Every line below that contains the word "case" must be copied.

[Source texts of formatted documents]
════════════════════
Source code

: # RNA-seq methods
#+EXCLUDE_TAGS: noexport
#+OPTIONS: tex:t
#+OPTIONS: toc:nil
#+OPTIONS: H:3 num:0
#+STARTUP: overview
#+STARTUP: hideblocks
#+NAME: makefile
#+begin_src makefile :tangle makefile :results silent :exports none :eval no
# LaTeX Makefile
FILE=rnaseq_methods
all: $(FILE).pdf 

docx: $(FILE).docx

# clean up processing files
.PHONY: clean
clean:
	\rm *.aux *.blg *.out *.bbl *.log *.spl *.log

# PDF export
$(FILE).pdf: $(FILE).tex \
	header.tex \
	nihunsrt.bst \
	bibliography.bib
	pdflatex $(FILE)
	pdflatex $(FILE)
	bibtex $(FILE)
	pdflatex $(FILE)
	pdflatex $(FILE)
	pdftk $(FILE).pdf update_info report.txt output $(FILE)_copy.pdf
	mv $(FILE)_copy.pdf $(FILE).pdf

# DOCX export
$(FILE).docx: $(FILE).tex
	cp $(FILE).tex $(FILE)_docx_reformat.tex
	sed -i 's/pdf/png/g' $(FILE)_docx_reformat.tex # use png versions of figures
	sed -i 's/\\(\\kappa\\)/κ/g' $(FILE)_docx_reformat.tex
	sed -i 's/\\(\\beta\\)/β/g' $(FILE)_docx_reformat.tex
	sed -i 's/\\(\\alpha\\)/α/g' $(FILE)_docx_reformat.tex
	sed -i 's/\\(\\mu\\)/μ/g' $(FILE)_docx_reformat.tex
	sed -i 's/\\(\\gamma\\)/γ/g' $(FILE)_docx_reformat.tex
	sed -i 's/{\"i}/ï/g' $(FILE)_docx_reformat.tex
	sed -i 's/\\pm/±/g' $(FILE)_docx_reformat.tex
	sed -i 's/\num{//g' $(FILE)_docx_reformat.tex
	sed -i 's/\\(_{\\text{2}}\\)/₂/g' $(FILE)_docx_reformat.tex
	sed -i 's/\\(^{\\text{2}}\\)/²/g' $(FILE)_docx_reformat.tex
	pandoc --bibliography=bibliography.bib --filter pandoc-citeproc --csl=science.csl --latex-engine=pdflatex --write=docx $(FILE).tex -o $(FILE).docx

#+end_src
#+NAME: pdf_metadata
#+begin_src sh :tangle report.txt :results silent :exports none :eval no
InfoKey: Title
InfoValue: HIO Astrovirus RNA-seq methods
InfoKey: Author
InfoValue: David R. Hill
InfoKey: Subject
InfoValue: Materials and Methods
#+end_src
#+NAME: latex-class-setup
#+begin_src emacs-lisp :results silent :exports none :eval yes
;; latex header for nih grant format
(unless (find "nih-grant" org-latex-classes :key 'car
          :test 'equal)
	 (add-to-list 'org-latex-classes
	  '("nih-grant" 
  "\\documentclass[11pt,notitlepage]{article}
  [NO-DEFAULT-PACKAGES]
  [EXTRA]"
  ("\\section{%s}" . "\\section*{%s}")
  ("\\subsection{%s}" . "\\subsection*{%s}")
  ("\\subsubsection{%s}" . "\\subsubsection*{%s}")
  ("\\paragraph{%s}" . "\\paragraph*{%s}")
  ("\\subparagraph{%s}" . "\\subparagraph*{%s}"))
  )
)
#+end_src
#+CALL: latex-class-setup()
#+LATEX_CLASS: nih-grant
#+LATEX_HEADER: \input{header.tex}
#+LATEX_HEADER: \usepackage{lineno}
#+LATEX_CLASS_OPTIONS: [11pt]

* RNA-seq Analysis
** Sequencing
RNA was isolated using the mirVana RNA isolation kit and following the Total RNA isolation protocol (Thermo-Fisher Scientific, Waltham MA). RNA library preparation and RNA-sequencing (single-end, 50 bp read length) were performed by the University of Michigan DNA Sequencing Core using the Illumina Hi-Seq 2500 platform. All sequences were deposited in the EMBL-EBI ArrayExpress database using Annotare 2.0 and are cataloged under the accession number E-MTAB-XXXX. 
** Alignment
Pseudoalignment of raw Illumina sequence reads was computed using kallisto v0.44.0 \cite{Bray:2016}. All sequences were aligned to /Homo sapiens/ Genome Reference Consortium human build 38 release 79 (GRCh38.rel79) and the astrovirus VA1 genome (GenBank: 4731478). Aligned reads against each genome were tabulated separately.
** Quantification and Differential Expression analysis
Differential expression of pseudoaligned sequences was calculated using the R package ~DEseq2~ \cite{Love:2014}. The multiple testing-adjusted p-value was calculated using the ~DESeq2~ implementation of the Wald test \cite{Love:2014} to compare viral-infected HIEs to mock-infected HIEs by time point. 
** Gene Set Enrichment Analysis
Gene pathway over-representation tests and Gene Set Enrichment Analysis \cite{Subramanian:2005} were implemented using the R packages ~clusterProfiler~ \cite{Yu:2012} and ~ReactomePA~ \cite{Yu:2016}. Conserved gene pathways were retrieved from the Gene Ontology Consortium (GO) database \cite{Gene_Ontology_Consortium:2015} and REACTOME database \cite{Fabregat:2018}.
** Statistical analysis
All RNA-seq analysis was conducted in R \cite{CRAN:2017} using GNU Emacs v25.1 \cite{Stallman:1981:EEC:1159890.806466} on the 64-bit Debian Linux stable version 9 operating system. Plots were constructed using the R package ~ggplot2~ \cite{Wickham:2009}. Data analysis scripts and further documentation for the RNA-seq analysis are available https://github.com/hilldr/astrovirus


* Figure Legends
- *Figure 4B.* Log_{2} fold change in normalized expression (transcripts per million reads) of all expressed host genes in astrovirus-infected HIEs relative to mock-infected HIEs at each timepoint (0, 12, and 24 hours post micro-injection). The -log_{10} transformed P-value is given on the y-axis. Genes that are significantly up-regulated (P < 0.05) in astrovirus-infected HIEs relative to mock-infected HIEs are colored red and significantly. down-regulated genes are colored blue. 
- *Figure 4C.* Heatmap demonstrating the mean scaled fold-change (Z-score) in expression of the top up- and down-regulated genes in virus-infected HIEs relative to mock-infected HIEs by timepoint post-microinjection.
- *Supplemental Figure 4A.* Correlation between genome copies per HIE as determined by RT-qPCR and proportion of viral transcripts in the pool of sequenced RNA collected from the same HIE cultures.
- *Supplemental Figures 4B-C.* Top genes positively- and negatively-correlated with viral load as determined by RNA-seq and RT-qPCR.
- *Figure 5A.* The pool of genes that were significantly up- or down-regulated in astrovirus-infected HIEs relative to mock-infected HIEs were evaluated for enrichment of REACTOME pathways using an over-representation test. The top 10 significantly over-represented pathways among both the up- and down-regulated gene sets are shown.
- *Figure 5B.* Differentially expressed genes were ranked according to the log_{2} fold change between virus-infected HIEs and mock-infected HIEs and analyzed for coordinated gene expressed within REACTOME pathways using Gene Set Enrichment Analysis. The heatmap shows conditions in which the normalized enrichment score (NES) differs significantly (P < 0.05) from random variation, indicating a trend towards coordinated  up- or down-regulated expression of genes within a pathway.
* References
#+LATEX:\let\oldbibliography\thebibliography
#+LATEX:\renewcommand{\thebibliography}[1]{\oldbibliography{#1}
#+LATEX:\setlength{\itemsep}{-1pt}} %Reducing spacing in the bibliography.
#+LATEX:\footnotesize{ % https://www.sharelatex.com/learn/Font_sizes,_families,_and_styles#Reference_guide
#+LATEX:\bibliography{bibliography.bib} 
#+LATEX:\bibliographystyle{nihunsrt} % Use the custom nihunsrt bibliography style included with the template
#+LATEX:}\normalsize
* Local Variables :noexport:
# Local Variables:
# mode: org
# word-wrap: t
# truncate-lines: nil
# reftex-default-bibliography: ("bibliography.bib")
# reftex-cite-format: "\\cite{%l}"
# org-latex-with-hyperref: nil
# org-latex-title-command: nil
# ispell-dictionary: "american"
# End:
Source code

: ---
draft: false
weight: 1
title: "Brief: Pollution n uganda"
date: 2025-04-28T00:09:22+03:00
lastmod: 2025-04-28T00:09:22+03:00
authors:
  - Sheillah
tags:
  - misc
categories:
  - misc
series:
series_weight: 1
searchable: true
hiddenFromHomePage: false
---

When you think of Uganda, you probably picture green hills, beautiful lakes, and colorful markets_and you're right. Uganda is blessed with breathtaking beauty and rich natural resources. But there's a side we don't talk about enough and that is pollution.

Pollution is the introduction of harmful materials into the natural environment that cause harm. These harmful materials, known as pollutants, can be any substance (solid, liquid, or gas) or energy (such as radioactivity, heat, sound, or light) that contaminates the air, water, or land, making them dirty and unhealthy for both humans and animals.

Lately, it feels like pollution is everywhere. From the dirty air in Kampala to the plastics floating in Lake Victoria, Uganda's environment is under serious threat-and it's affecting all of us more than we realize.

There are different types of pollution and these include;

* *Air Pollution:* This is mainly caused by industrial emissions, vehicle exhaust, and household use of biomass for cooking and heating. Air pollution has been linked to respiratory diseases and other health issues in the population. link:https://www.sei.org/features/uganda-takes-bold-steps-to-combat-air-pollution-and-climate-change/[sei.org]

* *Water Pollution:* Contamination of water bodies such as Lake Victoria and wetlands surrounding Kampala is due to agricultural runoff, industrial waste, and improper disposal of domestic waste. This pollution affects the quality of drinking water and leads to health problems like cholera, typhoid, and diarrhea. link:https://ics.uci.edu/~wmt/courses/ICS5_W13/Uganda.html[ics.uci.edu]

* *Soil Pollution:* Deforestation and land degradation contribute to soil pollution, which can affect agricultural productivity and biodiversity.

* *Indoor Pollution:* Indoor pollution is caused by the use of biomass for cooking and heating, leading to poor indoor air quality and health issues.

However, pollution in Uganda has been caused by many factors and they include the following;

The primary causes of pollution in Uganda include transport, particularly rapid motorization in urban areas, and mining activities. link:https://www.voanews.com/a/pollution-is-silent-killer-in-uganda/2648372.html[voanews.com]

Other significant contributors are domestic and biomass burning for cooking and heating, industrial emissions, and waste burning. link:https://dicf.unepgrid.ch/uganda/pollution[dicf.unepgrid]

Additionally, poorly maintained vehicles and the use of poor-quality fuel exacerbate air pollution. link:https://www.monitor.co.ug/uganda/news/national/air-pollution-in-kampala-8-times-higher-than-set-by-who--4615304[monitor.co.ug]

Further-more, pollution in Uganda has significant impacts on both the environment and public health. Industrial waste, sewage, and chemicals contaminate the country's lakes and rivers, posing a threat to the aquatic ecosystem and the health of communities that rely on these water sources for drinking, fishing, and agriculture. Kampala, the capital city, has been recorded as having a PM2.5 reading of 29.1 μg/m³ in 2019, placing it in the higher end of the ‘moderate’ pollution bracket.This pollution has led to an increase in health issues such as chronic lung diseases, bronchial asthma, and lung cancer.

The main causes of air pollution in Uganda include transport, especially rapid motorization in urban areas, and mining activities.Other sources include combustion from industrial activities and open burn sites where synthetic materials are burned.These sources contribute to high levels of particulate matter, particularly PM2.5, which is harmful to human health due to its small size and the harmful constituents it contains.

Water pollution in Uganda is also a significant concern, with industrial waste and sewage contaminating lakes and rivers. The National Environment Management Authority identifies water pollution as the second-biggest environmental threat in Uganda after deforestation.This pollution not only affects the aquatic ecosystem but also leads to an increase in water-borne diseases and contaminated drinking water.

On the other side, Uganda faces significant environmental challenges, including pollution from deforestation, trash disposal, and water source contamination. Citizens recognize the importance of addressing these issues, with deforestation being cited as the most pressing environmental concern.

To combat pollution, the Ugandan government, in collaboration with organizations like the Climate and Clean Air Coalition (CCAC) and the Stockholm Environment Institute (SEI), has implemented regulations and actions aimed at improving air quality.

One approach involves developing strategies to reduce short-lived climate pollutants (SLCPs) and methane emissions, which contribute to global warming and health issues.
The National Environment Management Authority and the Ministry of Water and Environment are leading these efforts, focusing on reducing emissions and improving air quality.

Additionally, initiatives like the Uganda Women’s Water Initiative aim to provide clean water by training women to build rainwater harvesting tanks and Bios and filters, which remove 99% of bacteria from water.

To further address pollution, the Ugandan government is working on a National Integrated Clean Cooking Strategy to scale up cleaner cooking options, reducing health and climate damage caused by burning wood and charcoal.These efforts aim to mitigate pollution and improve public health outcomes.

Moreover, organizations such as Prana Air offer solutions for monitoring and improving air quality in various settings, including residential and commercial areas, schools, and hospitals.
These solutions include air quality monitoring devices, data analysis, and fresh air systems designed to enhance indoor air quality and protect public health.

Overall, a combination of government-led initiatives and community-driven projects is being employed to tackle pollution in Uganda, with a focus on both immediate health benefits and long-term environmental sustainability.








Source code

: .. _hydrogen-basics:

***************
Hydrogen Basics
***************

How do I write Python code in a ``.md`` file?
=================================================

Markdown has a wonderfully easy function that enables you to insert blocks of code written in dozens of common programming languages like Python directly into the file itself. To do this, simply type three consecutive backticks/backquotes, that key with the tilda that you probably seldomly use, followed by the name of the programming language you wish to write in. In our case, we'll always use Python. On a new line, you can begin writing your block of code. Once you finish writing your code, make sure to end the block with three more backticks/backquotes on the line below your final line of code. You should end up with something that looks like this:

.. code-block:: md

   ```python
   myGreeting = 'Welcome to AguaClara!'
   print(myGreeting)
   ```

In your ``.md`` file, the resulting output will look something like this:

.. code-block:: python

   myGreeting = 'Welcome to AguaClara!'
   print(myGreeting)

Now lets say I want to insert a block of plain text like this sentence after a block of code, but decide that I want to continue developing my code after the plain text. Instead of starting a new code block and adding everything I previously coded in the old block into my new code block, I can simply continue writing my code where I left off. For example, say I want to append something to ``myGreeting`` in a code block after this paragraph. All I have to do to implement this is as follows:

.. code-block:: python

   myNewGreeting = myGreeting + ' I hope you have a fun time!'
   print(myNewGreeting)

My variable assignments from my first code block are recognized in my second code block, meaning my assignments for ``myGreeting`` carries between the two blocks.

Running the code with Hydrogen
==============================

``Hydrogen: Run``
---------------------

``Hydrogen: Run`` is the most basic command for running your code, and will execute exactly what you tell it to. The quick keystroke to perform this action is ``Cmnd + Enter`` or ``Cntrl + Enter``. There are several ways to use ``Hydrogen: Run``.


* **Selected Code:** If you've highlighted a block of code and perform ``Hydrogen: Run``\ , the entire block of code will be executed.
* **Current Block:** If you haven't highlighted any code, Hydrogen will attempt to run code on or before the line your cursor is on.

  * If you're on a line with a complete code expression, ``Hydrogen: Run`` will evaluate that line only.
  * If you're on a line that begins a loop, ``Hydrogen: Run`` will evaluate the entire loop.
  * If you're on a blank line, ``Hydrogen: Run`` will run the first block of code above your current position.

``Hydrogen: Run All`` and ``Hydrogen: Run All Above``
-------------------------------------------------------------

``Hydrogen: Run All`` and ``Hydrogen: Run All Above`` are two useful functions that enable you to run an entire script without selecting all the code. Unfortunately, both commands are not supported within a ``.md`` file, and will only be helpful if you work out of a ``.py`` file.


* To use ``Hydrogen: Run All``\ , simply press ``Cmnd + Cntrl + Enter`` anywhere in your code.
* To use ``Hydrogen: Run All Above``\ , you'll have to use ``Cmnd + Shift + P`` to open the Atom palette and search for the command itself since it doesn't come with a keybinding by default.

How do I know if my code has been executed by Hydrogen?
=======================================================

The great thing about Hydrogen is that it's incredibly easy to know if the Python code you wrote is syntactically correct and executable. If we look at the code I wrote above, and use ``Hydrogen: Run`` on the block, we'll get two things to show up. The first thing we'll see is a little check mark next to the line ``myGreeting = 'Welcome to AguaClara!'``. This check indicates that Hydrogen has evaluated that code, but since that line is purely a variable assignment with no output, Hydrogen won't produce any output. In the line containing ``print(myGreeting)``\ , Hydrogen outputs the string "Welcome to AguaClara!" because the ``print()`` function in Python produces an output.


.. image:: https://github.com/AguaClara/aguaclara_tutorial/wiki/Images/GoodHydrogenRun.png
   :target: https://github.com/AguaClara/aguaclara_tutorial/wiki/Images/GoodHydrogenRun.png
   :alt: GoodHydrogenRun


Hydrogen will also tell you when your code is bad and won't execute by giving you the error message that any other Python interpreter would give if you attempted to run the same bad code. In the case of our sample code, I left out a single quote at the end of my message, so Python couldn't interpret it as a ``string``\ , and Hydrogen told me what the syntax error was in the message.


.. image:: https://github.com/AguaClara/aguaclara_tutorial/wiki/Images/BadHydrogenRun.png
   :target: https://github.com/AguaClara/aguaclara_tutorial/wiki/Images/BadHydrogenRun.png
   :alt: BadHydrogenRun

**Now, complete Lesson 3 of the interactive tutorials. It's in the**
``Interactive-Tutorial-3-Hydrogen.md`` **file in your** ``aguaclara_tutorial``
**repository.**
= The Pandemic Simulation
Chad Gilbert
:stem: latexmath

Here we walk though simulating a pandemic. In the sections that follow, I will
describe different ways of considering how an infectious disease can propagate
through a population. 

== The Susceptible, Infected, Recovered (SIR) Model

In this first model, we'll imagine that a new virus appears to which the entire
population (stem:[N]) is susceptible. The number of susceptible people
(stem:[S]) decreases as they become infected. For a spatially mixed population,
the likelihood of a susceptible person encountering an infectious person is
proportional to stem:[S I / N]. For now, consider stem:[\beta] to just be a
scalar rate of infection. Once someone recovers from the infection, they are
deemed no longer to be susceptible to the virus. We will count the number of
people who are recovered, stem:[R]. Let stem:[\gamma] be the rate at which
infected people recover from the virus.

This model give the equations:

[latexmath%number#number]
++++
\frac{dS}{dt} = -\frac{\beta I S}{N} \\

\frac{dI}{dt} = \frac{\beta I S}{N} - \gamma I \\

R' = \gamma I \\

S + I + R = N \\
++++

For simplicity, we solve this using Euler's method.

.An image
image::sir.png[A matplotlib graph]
════════════════════
§ **TASK SOLUTION**
Markdown has a wonderfully easy function that enables you to insert blocks of code written in dozens of common programming languages like Python directly into the file itself. To do this, simply type three consecutive backticks/backquotes, that key with the tilda that you probably seldomly use, followed by the name of the programming language you wish to write in. In our case, we'll always use Python. On a new line, you can begin writing your block of code. Once you finish writing your code, make sure to end the block with three more backticks/backquotes on the line below your final line of code. You should end up with something that looks like this:
Hydrogen will also tell you when your code is bad and won't execute by giving you the error message that any other Python interpreter would give if you attempted to run the same bad code. In the case of our sample code, I left out a single quote at the end of my message, so Python couldn't interpret it as a ``string``\ , and Hydrogen told me what the syntax error was in the message.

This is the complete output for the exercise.